The second error is equally dangerous: a sentimental, undiscerning "yes" to every financial, emotional, or practical demand made in the name of friendship or family loyalty. Many Catholics — particularly those with strong communal and familial cultures — have found themselves co-signing loans, absorbing others' debts, or enabling destructive behavior in the name of love. Verse 18 names this plainly: it is not wisdom, and ultimately it is not love. A practical examination: Am I being asked to "strike hands" — to take on a burden I cannot bear, for someone who has not demonstrated the responsibility to bear it themselves? Authentic friendship sometimes means saying a clear and loving "no."
Typological and Spiritual Senses
At the typological level, the "friend who loves at all times" points beyond human companionship toward its divine archetype.

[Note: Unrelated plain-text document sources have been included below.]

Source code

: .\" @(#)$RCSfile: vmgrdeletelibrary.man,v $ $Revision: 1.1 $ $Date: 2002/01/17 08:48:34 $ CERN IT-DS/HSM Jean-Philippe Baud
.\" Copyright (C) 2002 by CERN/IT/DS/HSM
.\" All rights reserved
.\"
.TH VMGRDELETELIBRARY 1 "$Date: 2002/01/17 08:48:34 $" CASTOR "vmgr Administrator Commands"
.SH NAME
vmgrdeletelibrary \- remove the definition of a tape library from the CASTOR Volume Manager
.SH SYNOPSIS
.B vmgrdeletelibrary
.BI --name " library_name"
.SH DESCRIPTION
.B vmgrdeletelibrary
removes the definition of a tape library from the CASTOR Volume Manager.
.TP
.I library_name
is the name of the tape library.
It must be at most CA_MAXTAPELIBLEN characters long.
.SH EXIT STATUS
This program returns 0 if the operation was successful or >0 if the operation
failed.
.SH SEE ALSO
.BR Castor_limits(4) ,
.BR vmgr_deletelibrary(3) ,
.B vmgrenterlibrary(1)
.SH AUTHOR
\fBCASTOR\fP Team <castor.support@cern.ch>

Christ is the one Friend who has loved "at all times" in the fullest possible sense — from before creation, through the Incarnation, in the darkness of Gethsemane, and on the Cross. The "adversity" for which the brother is born (v.17b) receives its ultimate fulfillment in the Passion: the Brother born of the Virgin is precisely born for the adversity of human sin and death. Simultaneously, verse 18 warns against a distortion of this love into a disordered self-donation that lacks the form of wisdom — a spiritual warning against confusing authentic charity with compulsive or emotionally-driven compliance.